- [Исходный отрывок]
———
Все – начиная с молчаливых требований жены и кончая ключницей, пробегавшей мимо с таким видом, будто он чучело огородное, в костюм с чужого плеча наряженное, – больно задевало и без того уязвленное и униженное самолюбие. Вот и брал реванш там, где его можно взять: с глупенькой Сесильей в амуры играл, девкам тещиным проходу не давал – самоутверждался.

Заемное письмо, как свидетельствуют книги чембарского уездного суда, было выдано сроком на один год. Прошел год. Елизавета Алексеевна помалкивала. И вдруг сделала ход конем: в конце лета 1816 года, то есть как раз в тот момент, когда надо было платить по выданной зятю бумаге, объявила доход со своего имения в 500 рублей, тогда как соседний помещик с такого же надела и в тех же климатических обстоятельствах выручил 5 тысяч. Жест был достаточно красноречивым: ни Мария Михайловна, ни Юрий Петрович, по деликатности, не могли ни настаивать на выплате, ни заметить матери и теще, что та пошла на прямой обман. В крайнем раздражении, после очередной семейной сцены (не умея разговаривать с Елизаветой Алексеевной, теряясь перед ее логикой и досадуя на себя за бесхарактерность, Юрий Петрович отводил душу на кроткой жене), Лермонтов укатил в Кропотово. Уехала, не в силах видеть страданий дочери, и Елизавета Алексеевна – в Пензу, к родственникам. Но скоро вернулась. Посланный за сведениями в Тарханы нарочный привез недобрую весть: молодая барыня неделю как с постели не встает.
———
- [Задания]
1) Ответьте по отрывку о семье Лермонтова:
(a) С кем, по словам отрывка, Юрий Петрович «в амуры играл»?
(b) Какой доход со своего имения объявила Елизавета Алексеевна в конце лета 1816 года?
(c) Куда и к кому уехала Елизавета Алексеевна?
2) Напишите продолжение отрывка о семье Лермонтова, начав сразу после его последнего предложения.

- [Раздел данных]
———
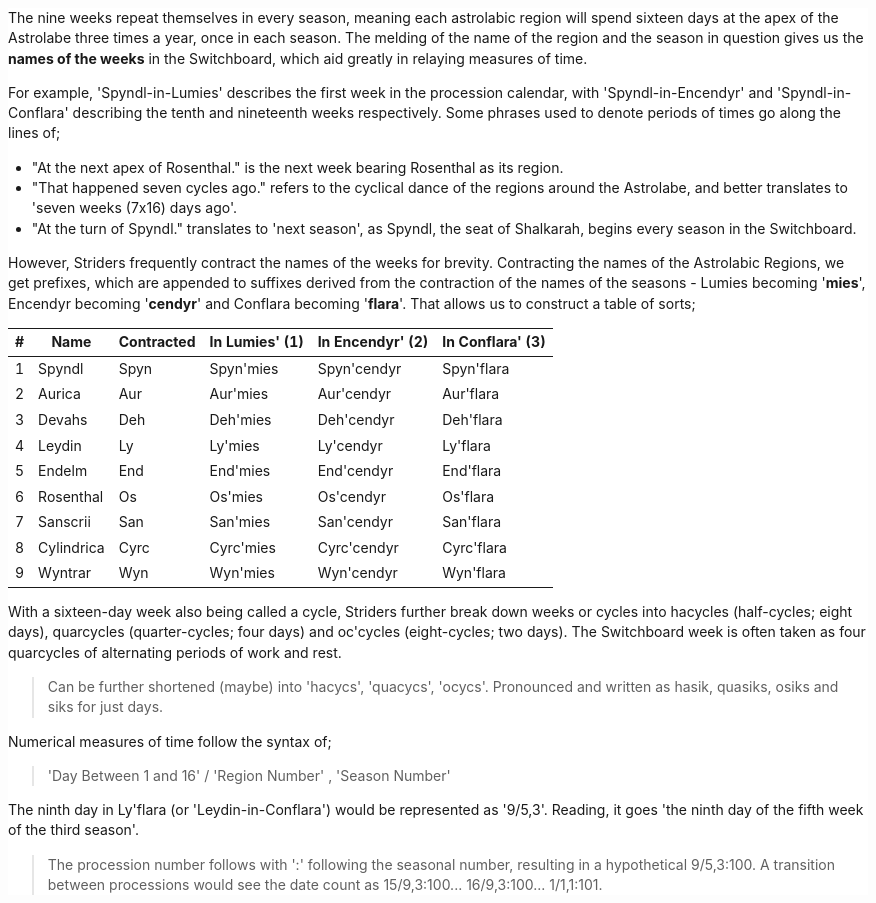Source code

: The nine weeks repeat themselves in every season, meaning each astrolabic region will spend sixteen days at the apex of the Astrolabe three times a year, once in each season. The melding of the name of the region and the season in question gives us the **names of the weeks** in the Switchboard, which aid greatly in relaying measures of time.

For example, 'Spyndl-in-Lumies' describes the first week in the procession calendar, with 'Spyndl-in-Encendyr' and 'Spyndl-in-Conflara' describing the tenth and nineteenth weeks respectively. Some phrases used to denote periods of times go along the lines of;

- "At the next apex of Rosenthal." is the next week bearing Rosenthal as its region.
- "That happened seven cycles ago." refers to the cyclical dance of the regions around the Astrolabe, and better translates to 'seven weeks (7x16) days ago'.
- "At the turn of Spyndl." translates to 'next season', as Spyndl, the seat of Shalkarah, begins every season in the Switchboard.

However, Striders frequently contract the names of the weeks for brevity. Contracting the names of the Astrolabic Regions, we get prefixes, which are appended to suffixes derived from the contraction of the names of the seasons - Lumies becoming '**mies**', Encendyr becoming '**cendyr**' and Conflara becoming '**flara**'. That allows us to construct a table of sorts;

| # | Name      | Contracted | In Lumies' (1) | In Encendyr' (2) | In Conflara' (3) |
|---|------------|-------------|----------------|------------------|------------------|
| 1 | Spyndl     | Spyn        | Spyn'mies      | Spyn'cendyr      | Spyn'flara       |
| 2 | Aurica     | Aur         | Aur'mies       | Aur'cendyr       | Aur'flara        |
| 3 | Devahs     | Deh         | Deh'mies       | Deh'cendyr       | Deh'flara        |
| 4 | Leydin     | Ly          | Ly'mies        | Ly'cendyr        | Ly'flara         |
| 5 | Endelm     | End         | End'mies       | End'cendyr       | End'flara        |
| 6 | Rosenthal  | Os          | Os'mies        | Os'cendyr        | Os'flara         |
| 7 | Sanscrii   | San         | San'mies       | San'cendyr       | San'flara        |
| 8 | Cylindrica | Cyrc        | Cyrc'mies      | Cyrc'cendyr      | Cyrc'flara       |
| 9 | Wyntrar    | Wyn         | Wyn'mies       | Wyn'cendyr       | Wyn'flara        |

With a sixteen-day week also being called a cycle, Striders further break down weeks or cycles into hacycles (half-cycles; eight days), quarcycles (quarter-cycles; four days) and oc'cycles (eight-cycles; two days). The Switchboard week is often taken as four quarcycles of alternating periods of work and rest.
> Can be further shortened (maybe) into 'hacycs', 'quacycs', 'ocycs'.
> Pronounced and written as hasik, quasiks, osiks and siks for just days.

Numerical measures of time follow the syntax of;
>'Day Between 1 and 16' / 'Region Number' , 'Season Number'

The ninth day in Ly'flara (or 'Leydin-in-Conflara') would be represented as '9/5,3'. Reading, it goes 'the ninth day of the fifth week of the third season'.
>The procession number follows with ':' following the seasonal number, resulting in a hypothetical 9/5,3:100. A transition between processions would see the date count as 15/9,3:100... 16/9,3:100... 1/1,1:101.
———
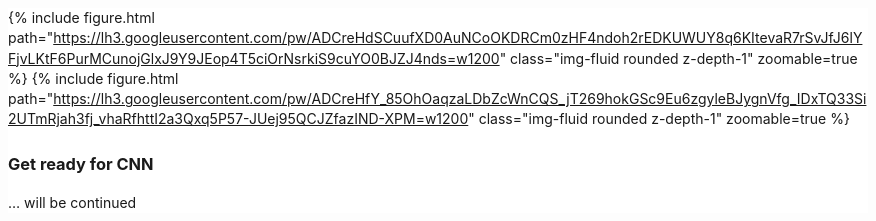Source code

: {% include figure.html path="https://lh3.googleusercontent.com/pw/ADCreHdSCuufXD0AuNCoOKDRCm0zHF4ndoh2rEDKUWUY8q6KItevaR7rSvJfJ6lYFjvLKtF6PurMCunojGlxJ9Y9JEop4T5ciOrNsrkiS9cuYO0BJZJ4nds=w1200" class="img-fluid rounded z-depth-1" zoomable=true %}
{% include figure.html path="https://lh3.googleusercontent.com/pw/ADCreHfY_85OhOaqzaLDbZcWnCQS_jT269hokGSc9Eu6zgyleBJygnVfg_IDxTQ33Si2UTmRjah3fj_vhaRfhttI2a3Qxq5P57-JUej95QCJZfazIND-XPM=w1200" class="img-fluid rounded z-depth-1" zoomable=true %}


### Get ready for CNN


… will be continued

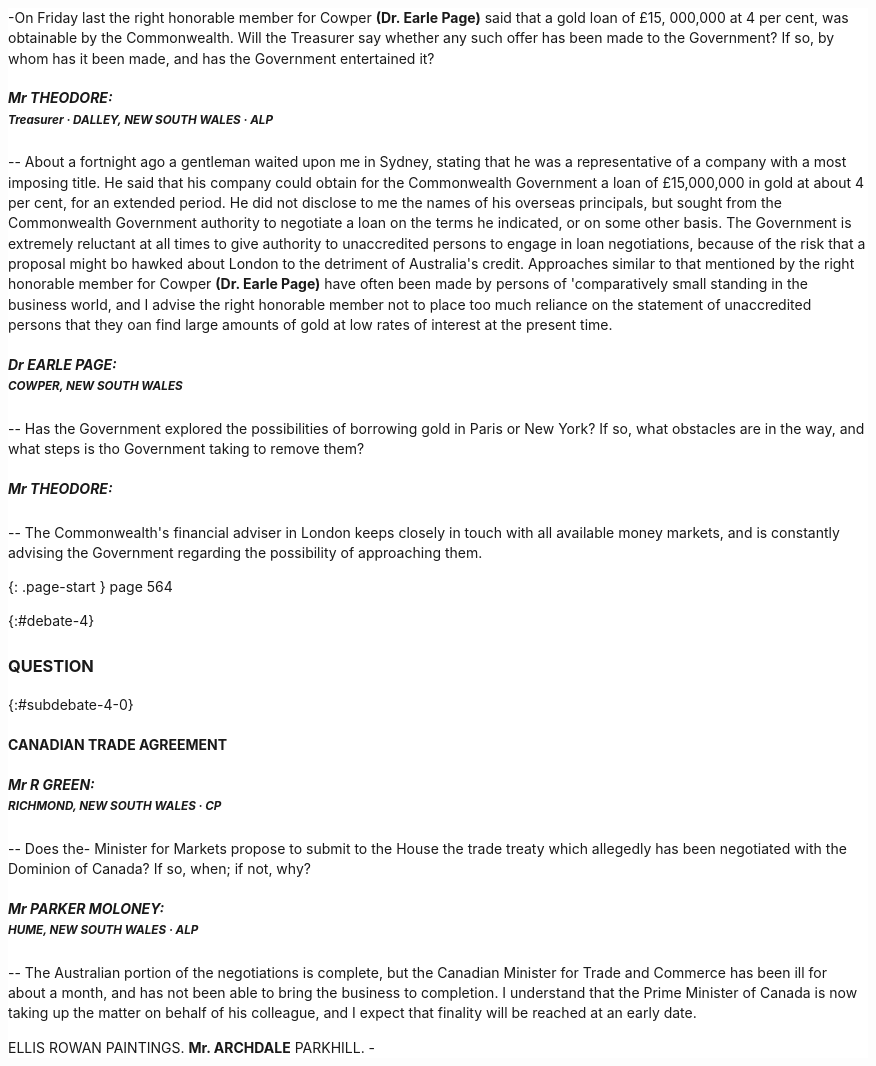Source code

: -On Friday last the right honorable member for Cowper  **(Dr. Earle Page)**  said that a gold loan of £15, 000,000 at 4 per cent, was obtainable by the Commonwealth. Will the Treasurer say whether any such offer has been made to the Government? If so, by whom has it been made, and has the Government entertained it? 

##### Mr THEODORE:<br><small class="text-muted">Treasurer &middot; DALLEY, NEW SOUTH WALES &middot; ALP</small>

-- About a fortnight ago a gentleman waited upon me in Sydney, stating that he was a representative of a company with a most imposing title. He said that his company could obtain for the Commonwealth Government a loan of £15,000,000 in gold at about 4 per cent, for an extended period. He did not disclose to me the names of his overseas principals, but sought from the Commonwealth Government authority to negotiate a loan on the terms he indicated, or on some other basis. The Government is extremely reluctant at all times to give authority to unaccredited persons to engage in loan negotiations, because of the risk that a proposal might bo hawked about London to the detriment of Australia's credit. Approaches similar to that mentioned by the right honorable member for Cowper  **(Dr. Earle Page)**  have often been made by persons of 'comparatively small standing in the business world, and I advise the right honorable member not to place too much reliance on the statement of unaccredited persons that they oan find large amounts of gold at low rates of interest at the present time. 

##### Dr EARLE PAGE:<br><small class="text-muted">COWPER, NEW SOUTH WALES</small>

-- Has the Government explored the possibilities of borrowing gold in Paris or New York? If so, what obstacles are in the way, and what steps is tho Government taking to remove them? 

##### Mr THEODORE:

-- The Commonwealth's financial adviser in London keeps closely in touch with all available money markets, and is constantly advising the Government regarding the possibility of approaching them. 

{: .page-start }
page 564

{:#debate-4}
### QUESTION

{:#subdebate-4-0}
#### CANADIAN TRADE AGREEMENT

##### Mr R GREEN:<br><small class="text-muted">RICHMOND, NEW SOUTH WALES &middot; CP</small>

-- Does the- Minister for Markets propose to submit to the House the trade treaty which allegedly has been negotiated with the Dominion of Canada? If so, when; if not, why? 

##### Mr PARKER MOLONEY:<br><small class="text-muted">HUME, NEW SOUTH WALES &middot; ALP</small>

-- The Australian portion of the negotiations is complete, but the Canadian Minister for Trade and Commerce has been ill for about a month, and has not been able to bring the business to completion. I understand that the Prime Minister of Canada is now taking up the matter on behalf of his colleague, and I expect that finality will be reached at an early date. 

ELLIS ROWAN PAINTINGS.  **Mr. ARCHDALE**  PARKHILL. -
———
- [Ответы к заданиям]
1)
(a) С глупенькой Сесильей.
(b) 500 рублей.
(c) В Пензу, к родственникам.

2)
23 января 1817 года Михаил Михайлович Сперанский написал Аркадию Алексеевичу Столыпину: «Есть новость для вас печальная, племянница ваша Лермонтова… весьма опасно больна сухоткою, или чахоткою… Мало надежды, а муж в отсутствии».

Чахотка, вероятно, оказалась скоротечной. Менее чем через месяц тот же Сперанский сообщил Аркадию Столыпину, что дочь Елизаветы Алексеевны «без надежды».

24 февраля 1817 года Мария Михайловна скончалась. Лермонтову не было и трех лет, но день похорон матери он запомнил, описав в поэме «Сашка». Работать над этой поэмой Михаил Юрьевич начал в Тарханах в январе 1836 года. Стояла такая же жестокая зима, как и девятнадцать лет тому назад, в феврале 1817-го:

Он был дитя, когда в тесовый гроб
Его родную с пеньем уложили.
Он помнил, что над нею черный поп
Читал большую книгу, что кадили,
И прочее… и что, закрыв весь лоб
Большим платком, отец стоял в молчанье…

Надпись на надгробной плите матери поэта в семейной усыпальнице в селе Тарханы гласит: «Под камнем сим лежит тело Марии Михайловны Лермонтовой, урожденной Арсеньевой… Житие ее было 21 год, 11 месяцев и 7 дней».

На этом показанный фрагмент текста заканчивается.